Un attentat suicide, cette fois dans une église de Damas, pendant la messe dominicale. 25 morts. Le souffle de l’explosion a tué la prière, brisé des vies et ébranlé une communauté déjà vacillante.
L’Orient chrétien est en train de mourir, non pas dans le fracas d’une bataille frontale, mais dans une longue agonie silencieuse, dans l’indifférence du monde. Dans l’Europe déchristianisée où les églises sont transformées en restaurants ou en boutique-hôtels, ceux qui se soucient des chrétiens d’Orient reçoivent immédiatement l’étiquette «fachos». La mode est au soutien des «minorités visibles» dont les voix désormais pèsent dans les élections. Alors, à côté d’un mandat d’élu, que pèsent les chrétiens d’Orient? Pas grand-chose, manifestement.
L’Occident regarde ailleurs, distrait, et ne défend même plus ceux qui portent son propre héritage. Le monde arabe, lui, n’a jamais su faire de ses minorités une richesse durable. Et les puissants de cette région, comme d’ailleurs, s’accommodent fort bien du vide.

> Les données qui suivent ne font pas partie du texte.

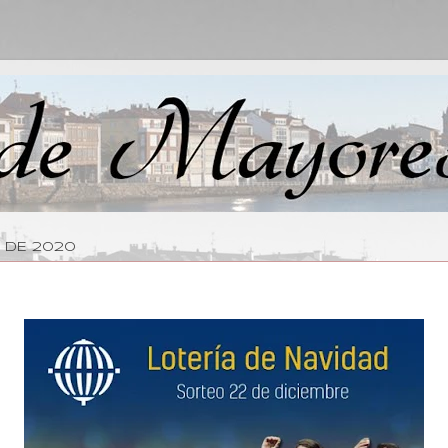
O DE 2020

Au début du 20ᵉ siècle, les chrétiens représentaient 10% de la population du Proche-Orient (Liban, Syrie, Irak, Jordanie, Israël et les territoires palestiniens). Aujourd’hui, ils ne sont plus que 2,5 millions sur 105 millions d’habitants. 2,3% de la population. Après l’Irak, voici venue la saignée syrienne. Et après la Syrie, quoi? Le Liban?
Depuis deux décennies, la chute est vertigineuse. Selon une étude du Pew Research Center du 9 juin 2025, en Irak, ils étaient environ 1,5 million en 2003, avant la guerre. Ils sont à peine 150 à 200.000 aujourd’hui. Un effondrement de 90% en une génération. Exilés, tués, terrorisés. Certains villages de la plaine de Ninive n’ont jamais été reconstruits. D’autres ont vu les derniers fidèles partir. Ce sont des lieux où le silence a remplacé les chants et les prières. La Syrie suit le même scénario du même cauchemar. Avant 2011, les chrétiens syriens étaient estimés à 1,5 million. Ils ne seraient plus que 300.000 aujourd’hui. Dans les quartiers autrefois majoritairement chrétiens d’Alep, Homs ou Damas, les cloches ne sonnent plus, ou alors pour les morts.
Il ne s’agit pas seulement d’une crise religieuse. Il s’agit de la disparition d’un pan entier de la mémoire de l’humanité. Les chrétiens d’Orient sont les témoins directs et les gardiens vivants du christianisme originel. Leur fin n’est pas une simple affaire communautaire ou confessionnelle: c’est l’effacement d’un patrimoine universel. Les monastères syriens, les villages assyriens, les liturgies maronites sont des trésors vivants. À Mossoul, à Damas, les fidèles priaient dans des églises bien plus anciennes que les cathédrales d’Europe. À Maaloula, en Syrie, on parlait encore l’araméen, la langue du Christ. À Qaraqosh, à Bartella, à Sadad, ces communautés ont résisté à tout: invasions, persécutions, mongols, guerres. Mais pas à notre époque. Pas à l’indifférence. Pas à la haine méthodique et ciblée.
Et pendant ce temps, au Liban, dernier îlot chrétien à l’échelle régionale, on s’obstine à croire qu’on est à l’abri. Comme si la géographie pouvait protéger une communauté de l’usure du temps et de l’exil programmé. Le pays comptait encore 55% de chrétiens en 1932, lors du dernier recensement officiel. Ils ne seraient aujourd’hui que 35%, avec un taux de natalité plus bas et une émigration massive. Et cela sans compter la présence de 2,5 millions de déplacés syriens en immense majorité musulmans.
Ce qui se joue sous nos yeux, c’est l’effacement des racines vivantes du christianisme. Les évangiles ont été murmurés pour la première fois dans ces langues, sur ces terres. Les martyrs des premiers siècles, les Pères de l’Église, les monastères suspendus du désert, tout cela n’est plus qu’un décor en ruines, ou un souvenir.
Il reste quelques voix: un prêtre à Damas, une religieuse à Homs, un évêque à Zahlé, quelques familles encore debout à Erbil. Ce sont les ultimes veilleurs. Ceux qui tiennent non par naïveté, mais par fidélité. À eux seuls, ils incarnent une histoire deux fois millénaire. Mais pour combien de temps?
Alors que l’écho des bombes s’éteint dans l’église de Damas, une vérité s’impose: si rien ne change, les chrétiens d’Orient deviendront bientôt une légende. Comme les nestoriens d’Asie ou les cathares d’Occitanie. Et l’église Saint-Elie ne sera qu’une pierre de plus sur la tombe de cette mémoire.